Plan conseguido en gran parte
Dijimos que Luzbel, en el inicio de la creación, al rebelarse ante Dios, se
convirtió en Satán y fue arrojado del paraíso junto a los demás ángeles
rebeldes que subvirtieron por primera vez el orden creado. Satanás fue, al
negarse a obedecer a Dios, el primer subversivo de la Creación. Este
mismo espíritu de subversión saltaría el cerco del paraíso para hacer
caer a Adán y Eva. Entraría después en el mismo corazón del sagrado colegio
apostólico y se ganaría a Judas. San Agustín denunció este combate en el siglo
IV en sus “Dos ciudades” y San Ignacio en el siglo XVI en su batalla de las
“Dos banderas”.
Satanás acrecentó su ofensiva en el siglo XVI invadiendo la celda y el corazón
del fraile agustino Martín Lutero, quien se levantó contra Roma y fundó su
Iglesia protestante, “protestando” y partiendo la conciencia europea en dos.
La Iglesia como madre vio partir hacia el error y la herejía a la tercera parte
de sus hijos... la inigualable España defendió ella sola la integridad de la Fe
católica frente a la herejía con una ametralladora de santos, lo que le valió
el honor de ser llamada el “El brazo derecho de la Cristiandad”, y contrarrestó
la pérdida de millones de almas evangelizando a veinte naciones que hoy,
gracias a ella, rezamos en español.
Esta herida y división que se abrió en la conciencia europea permitiría la
entrada de errores y filosofías enemigas de Cristo y de su Iglesia, que atacarían
el mandato de Dios al hombre: “Me amarás con tu mente”, no sólo
desde afuera, sino desde dentro. Dios (desde el Génesis), y la Iglesia
recordarían al hombre que era “polvo” y que en el “polvo” se
convertiría. El liberalismo comenzaría a susurrarle al oído que era un
“dios” y que no debía tener, por lo tanto, leyes superiores a sus placeres y a
sus intereses... ganaría Satán lógicamente, con esta mentira, millones de
adeptos. Se entiende, es tentador...
La masonería introduciría sus “Caballos de Troya” contra el orden social
cristiano infiltrándose camuflada y secretamente en las leyes, la política, las
Fuerzas armadas, la economía, las finanzas, la justicia, los sindicatos, la
prensa, el cine, la televisión y especialmente en la educación, porque El
tesoro que todo enemigo de Dios ambiciona es la juventud y hasta la infancia.
Clemente XII, Benedicto XIV, Pío VII, VIII y IX, León XII y Gregorio XVI la
condenaron, y León XII denunció a esta serpiente que nos envuelve “en su abrazo
cariñoso” para luego estrangularnos como la que nos inyectó “el mortal veneno
que circula por todas las venas de la sociedad”.
El socialismo y el marxismo serían más tarde los instrumentos visibles más
brutales de Satán. El último definido por la Iglesia como “intrínsecamente
perverso, prometiéndole al hombre el paraíso en la tierra, pero privándolo
de todos sus derechos naturales, hasta… el de creer en Dios. Como el hombre
no quiso aceptarlo “libremente”, hubo que asesinar en el siglo XX a 100.000.000
de personas para explicárselo.

FILAS DE DATOS:

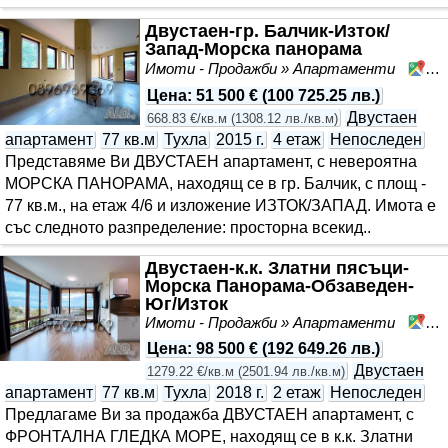
Двустаен-гр. Балчик-Изток/
Запад-Морска панорама
Имоти - Продажби » Апартаменти
Ба
Цена
:
51 500 €
(
100 725.25 лв.
)
Двустаен
668.83 €/кв.м
(
1308.12 лв./кв.м
)
апартамент
77 кв.м
Тухла
2015 г.
4 етаж
Непоследен
Представяме Ви ДВУСТАЕН апартамент, с невероятна
МОРСКА ПАНОРАМА, находящ се в гр. Балчик, с площ -
77 кв.м., на етаж 4/6 и изложение ИЗТОК/ЗАПАД. Имота е
със следното разпределение: просторна всекид..
Двустаен-к.к. Златни пясъци-
Морска Панорама-Обзаведен-
Юг/Изток
Имоти - Продажби » Апартаменти
Зл
Цена
:
98 500 €
(
192 649.26 лв.
)
Двустаен
1279.22 €/кв.м
(
2501.94 лв./кв.м
)
апартамент
77 кв.м
Тухла
2018 г.
2 етаж
Непоследен
Предлагаме Ви за продажба ДВУСТАЕН апартамент, с
ФРОНТАЛНА ГЛЕДКА МОРЕ, находящ се в к.к. Златни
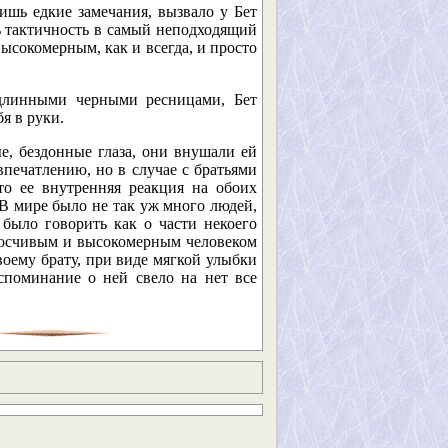
ишь едкие замечания, вызвало у Бет
ь тактичность в самый неподходящий
ысокомерным, как и всегда, и просто
 длинными черными ресницами, Бет
я в руки.
е, бездонные глаза, они внушали ей
впечатлению, но в случае с братьями
то ее внутренняя реакция на обоих
В мире было не так уж много людей,
 было говорить как о части некоего
носчивым и высокомерным человеком
воему брату, при виде мягкой улыбки
споминание о ней свело на нет все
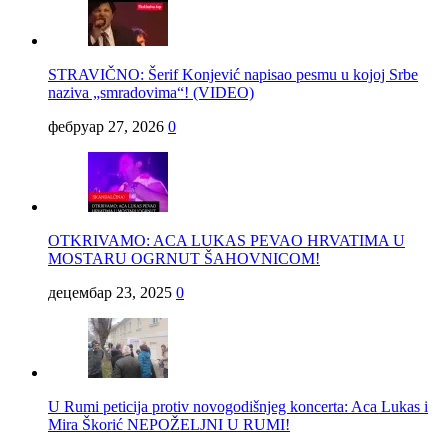
STRAVIČNO: Šerif Konjević napisao pesmu u kojoj Srbe
naziva „smradovima“! (VIDEO)
фебруар 27, 2026
0
OTKRIVAMO: ACA LUKAS PEVAO HRVATIMA U
MOSTARU OGRNUT ŠAHOVNICOM!
децембар 23, 2025
0
U Rumi peticija protiv novogodišnjeg koncerta: Aca Lukas i
Mira Škorić NEPOŽELJNI U RUMI!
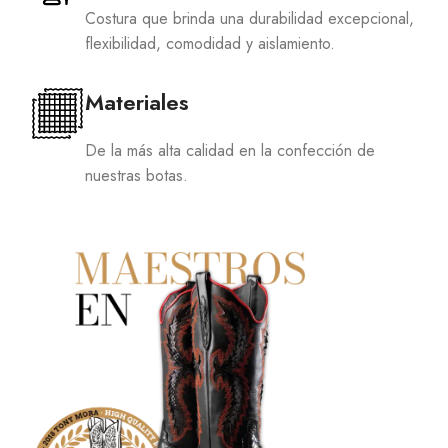
Costura que brinda una durabilidad excepcional,
flexibilidad, comodidad y aislamiento.
Materiales
De la más alta calidad en la confección de
nuestras botas.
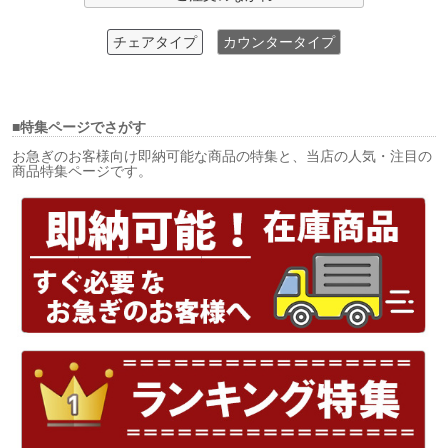
チェアタイプ
カウンタータイプ
■特集ページでさがす
お急ぎのお客様向け即納可能な商品の特集と、当店の人気・注目の
商品特集ページです。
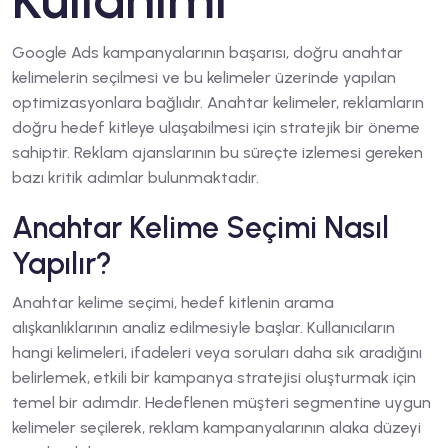
Google Ads kampanyalarının başarısı, doğru anahtar
kelimelerin seçilmesi ve bu kelimeler üzerinde yapılan
optimizasyonlara bağlıdır. Anahtar kelimeler, reklamların
doğru hedef kitleye ulaşabilmesi için stratejik bir öneme
sahiptir. Reklam ajanslarının bu süreçte izlemesi gereken
bazı kritik adımlar bulunmaktadır.
Anahtar Kelime Seçimi Nasıl
Yapılır?
Anahtar kelime seçimi, hedef kitlenin arama
alışkanlıklarının analiz edilmesiyle başlar. Kullanıcıların
hangi kelimeleri, ifadeleri veya soruları daha sık aradığını
belirlemek, etkili bir kampanya stratejisi oluşturmak için
temel bir adımdır. Hedeflenen müşteri segmentine uygun
kelimeler seçilerek, reklam kampanyalarının alaka düzeyi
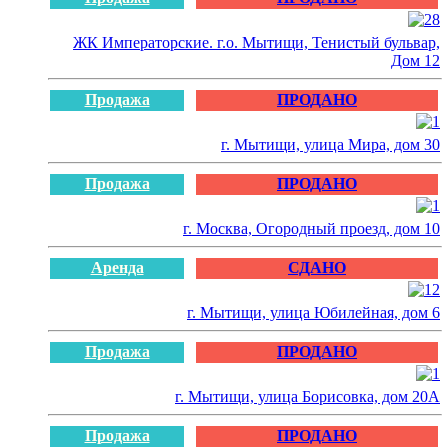
ЖК Императорские. г.о. Мытищи, Тенистый бульвар,
Дом 12
Продажа
ПРОДАНО
г. Мытищи, улица Мира, дом 30
Продажа
ПРОДАНО
г. Москва, Огородный проезд, дом 10
Аренда
СДАНО
г. Мытищи, улица Юбилейная, дом 6
Продажа
ПРОДАНО
г. Мытищи, улица Борисовка, дом 20А
Продажа
ПРОДАНО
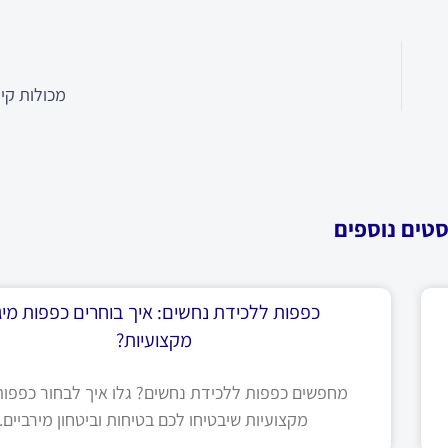
מכולות קי
סטים נוספים
כפפות ללכידת נחשים: איך בוחרים כפפות מיגו
מקצועיות?
מחפשים כפפות ללכידת נחשים? גלו איך לבחור כפפות 
מקצועיות שיבטיחו לכם בטיחות וביטחון מירביים.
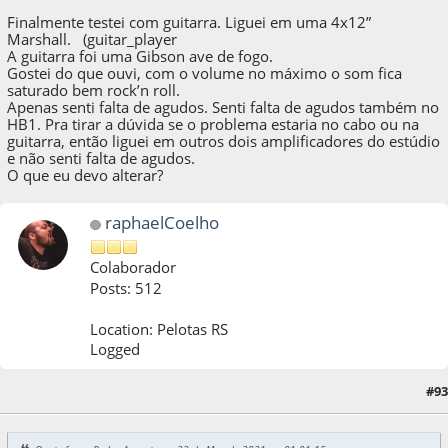
Finalmente testei com guitarra. Liguei em uma 4x12”
Marshall. (guitar_player
A guitarra foi uma Gibson ave de fogo.
Gostei do que ouvi, com o volume no máximo o som fica
saturado bem rock’n roll.
Apenas senti falta de agudos. Senti falta de agudos também no
HB1. Pra tirar a dúvida se o problema estaria no cabo ou na
guitarra, então liguei em outros dois amplificadores do estúdio
e não senti falta de agudos.
O que eu devo alterar?
raphaelCoelho
Colaborador
Posts: 512
Location: Pelotas RS
Logged
#93
22 de May de 2021, as 01:09:50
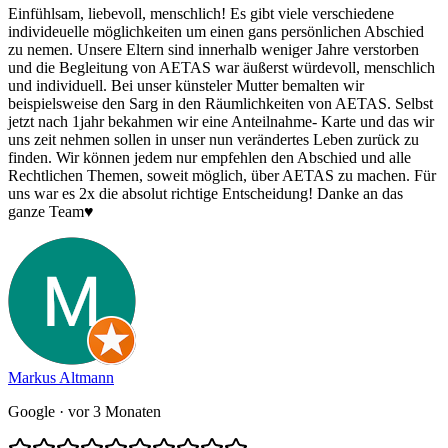
Einfühlsam, liebevoll, menschlich! Es gibt viele verschiedene
individeuelle möglichkeiten um einen gans persönlichen Abschied
zu nemen. Unsere Eltern sind innerhalb weniger Jahre verstorben
und die Begleitung von AETAS war äußerst würdevoll, menschlich
und individuell. Bei unser künsteler Mutter bemalten wir
beispielsweise den Sarg in den Räumlichkeiten von AETAS. Selbst
jetzt nach 1jahr bekahmen wir eine Anteilnahme- Karte und das wir
uns zeit nehmen sollen in unser nun verändertes Leben zurück zu
finden. Wir können jedem nur empfehlen den Abschied und alle
Rechtlichen Themen, soweit möglich, über AETAS zu machen. Für
uns war es 2x die absolut richtige Entscheidung! Danke an das
ganze Team♥️
Markus Altmann
Google
· vor 3 Monaten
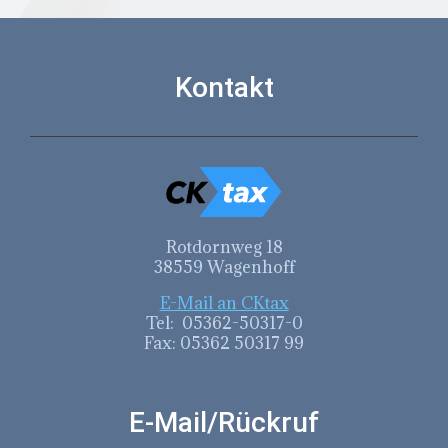
Kontakt
Rotdornweg 18
38559 Wagenhoff
E-Mail an CKtax
Tel: 05362-50317-0
Fax: 05362 50317 99
E-Mail/Rückruf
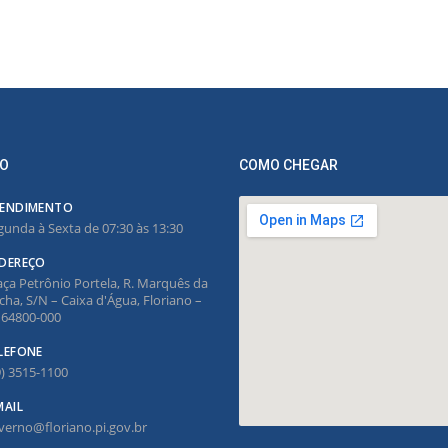
O
COMO CHEGAR
ENDIMENTO
gunda à Sexta de 07:30 às 13:30
DEREÇO
aça Petrônio Portela, R. Marquês da
cha, S/N – Caixa d'Água, Floriano –
, 64800-000
LEFONE
9) 3515-1100
MAIL
verno@floriano.pi.gov.br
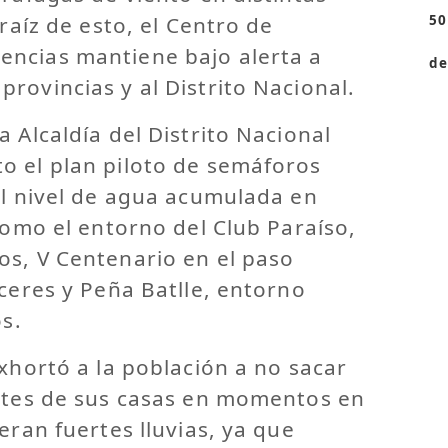
 raíz de esto, el Centro de
50
ncias mantiene bajo alerta a
de
rovincias y al Distrito Nacional.
 Alcaldía del Distrito Nacional
o el plan piloto de semáforos
el nivel de agua acumulada en
 como el entorno del Club Paraíso,
os, V Centenario en el paso
áceres y Peña Batlle, entorno
os.
exhortó a la población a no sacar
entes de sus casas en momentos en
eran fuertes lluvias, ya que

PREGUNTAS POR RESPONDER:
[a] Resume el fragmento en dos oraciones.
[b] Actualiza en el fragmento el tramo que va desde "La Iglesia como madre" hasta "rezamos en español.", sustituyendo "evangelizando" por "cristianizando".

RESULTADOS DEL EJERCICIO:
[a] El fragmento presenta a Satanás como el primer subversivo de la Creación, cuyo espíritu de subversión alcanzó a Adán y Eva, a Judas y, en el siglo XVI, al fraile Martín Lutero, quien partió en dos la conciencia europea. Según el texto, esa división permitió la entrada del liberalismo, de la masonería condenada por varios papas, y del socialismo y el marxismo, descritos como los instrumentos visibles más brutales de Satán.

[b]
La Iglesia como madre vio partir hacia el error y la herejía a la tercera parte
de sus hijos... la inigualable España defendió ella sola la integridad de la Fe
católica frente a la herejía con una ametralladora de santos, lo que le valió
el honor de ser llamada el “El brazo derecho de la Cristiandad”, y contrarrestó
la pérdida de millones de almas cristianizando a veinte naciones que hoy,
gracias a ella, rezamos en español.